Le chef de l’Etat peut-il bloquer la formation du gouvernement ?
La rencontre, hier, entre le président de la République Kais Saied et le chef du gouvernement désigné Habib Jemli sur l’évolution de ses concertations à propos de la formation du gouvernement, n’a pas abouti à un accord. Le chef de l’Etat a émis des réserves concernant certaines personnalités et a prôné pour le rattachement de la coopération internationale au ministère des affaires étrangères. D’où le report sine die de l’annonce du gouvernement qui devait intervenir hier.

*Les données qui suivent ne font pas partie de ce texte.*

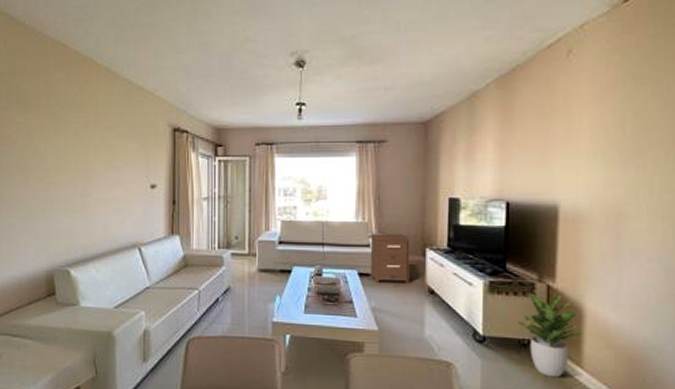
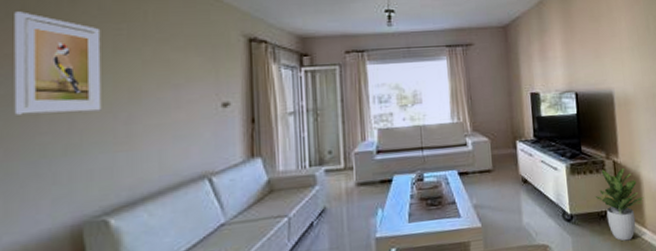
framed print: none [12,102,66,184] -> present [14,11,102,115]
nightstand: present [370,234,410,284] -> none [466,130,505,180]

On le sait déjà et ce n’est qu’un secret de Polichinelle : Kais Saied ne voit pas d’un bon œil la participation de Nabil Karoui et de son parti au gouvernement. D’ailleurs il a tenté au cours de la réunion de lundi dernier en présence des chefs des quatre partis( Ennahdha, Tahya Tounes, le Courant démocrate et le mouvement Achaab) de rapprocher les vues. Mais Ghannouchi avait fait avorter son initiative. Il aurait demandé à Jemli de reprendre langue avec le Courant démocrate et le mouvement Achaab.
Ce blocage pourrait retarder l’échéance qui viendra à terme le 14 janvier prochain.

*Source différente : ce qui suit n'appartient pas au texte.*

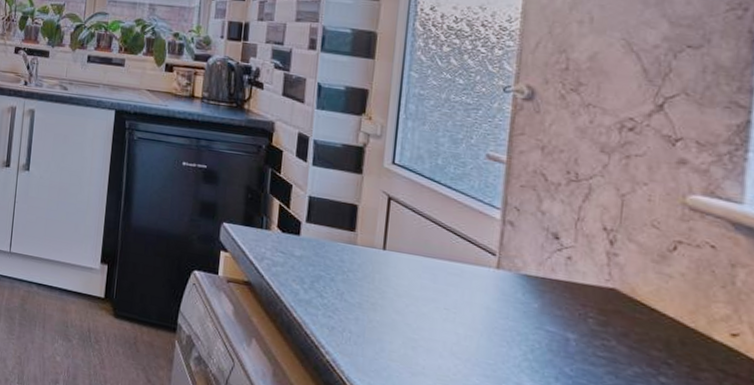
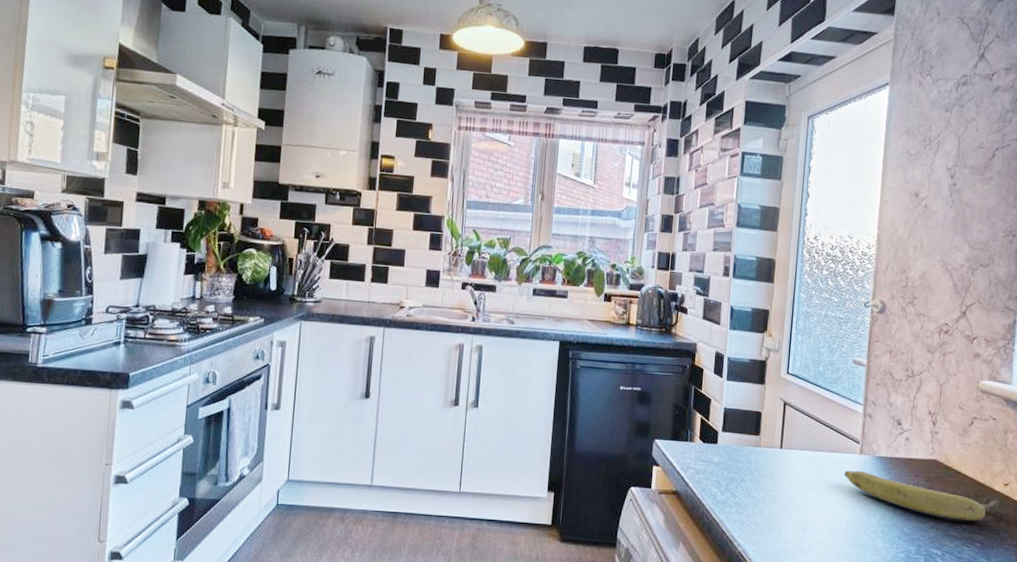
fruit: none [473,286,724,376] -> present [844,470,1000,521]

A la question le président de la République peut-il bloquer l’annonce de la formation du gouvernement ? Les réponses divergent, selon la lecture qu’on fait de la Constitution. L’article 89 accorde le droit au Chef du Gouvernement de choisir les ministres et les secrétaires d’État et en concertation avec le Président de la République en ce qui concerne les ministères des Affaires étrangères et de la Défense.
Or concertation ne signifie pas, selon Salsabil Klibi, professeur de droit constitutionnel, « avis » ou « avis conforme » qui sont contraignants. Elle pense même que le terme concertation n’a aucune valeur juridique. De ce fait, le chef du gouvernement désigné peut passer outre l’accord du président de la République et solliciter la confiance du parlement.

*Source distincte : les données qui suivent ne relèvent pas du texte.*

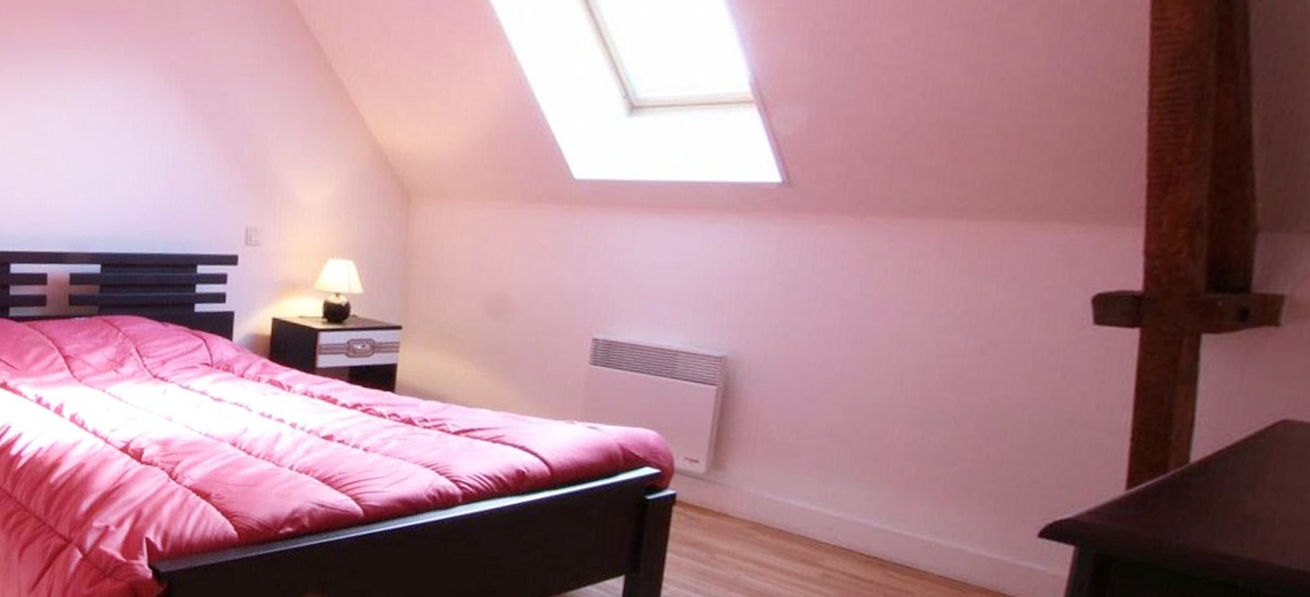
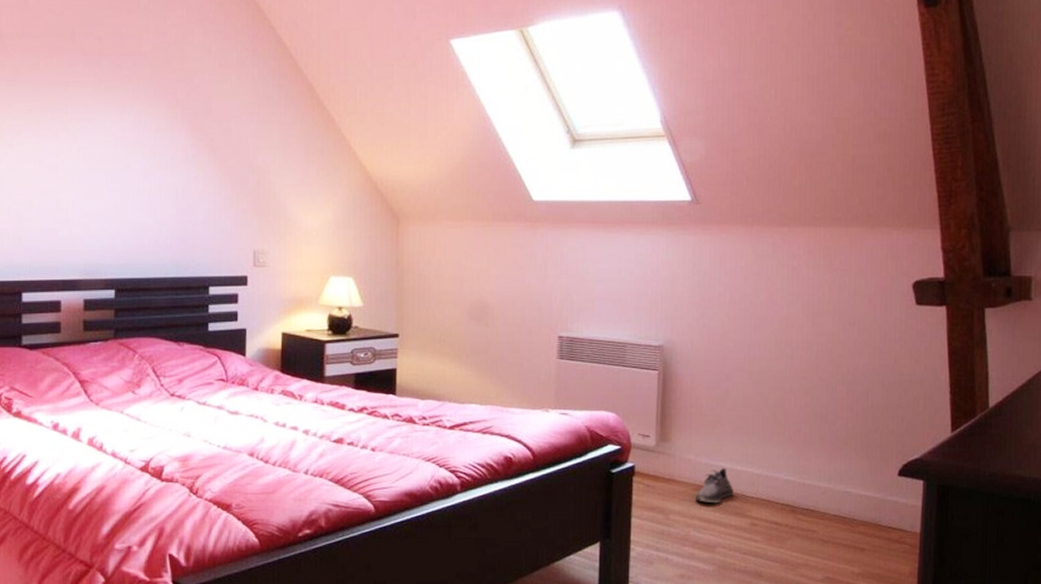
shoe: none [750,505,803,547] -> present [694,467,734,504]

Mais, une fois la confiance obtenue, le chef du gouvernement doit prêter serment avec les membres de son équipe devant le chef de l’Etat qui « procède sans délai à la nomination du Chef du Gouvernement et de ses membres » par décret présidentiel. Et là, il pourrait s’abstenir.
Nous avons déjà un précédent dans ce sens quand le chef du gouvernement Youssef Chahed avait opéré un remaniement ministériel sans se référer au président Béji Caid Essebsi. Ce dernier avait alors déclaré qu’il pouvait ne pas présider la cérémonie prestation de serment et ne pas promulguer le décret. Mais, avait-il ajouté « étant un Homme responsable, je ne le ferais pas ». Et la cérémonie a eu lieu. Mais feu BCE n’avait-il pas bloqué la publication des amendements de la loi électorale, quelques jours avant son décès ?
Rien donc n’est exclu et tout dépendra de rapports de force entre Kais Saied et Rached Ghannouchi.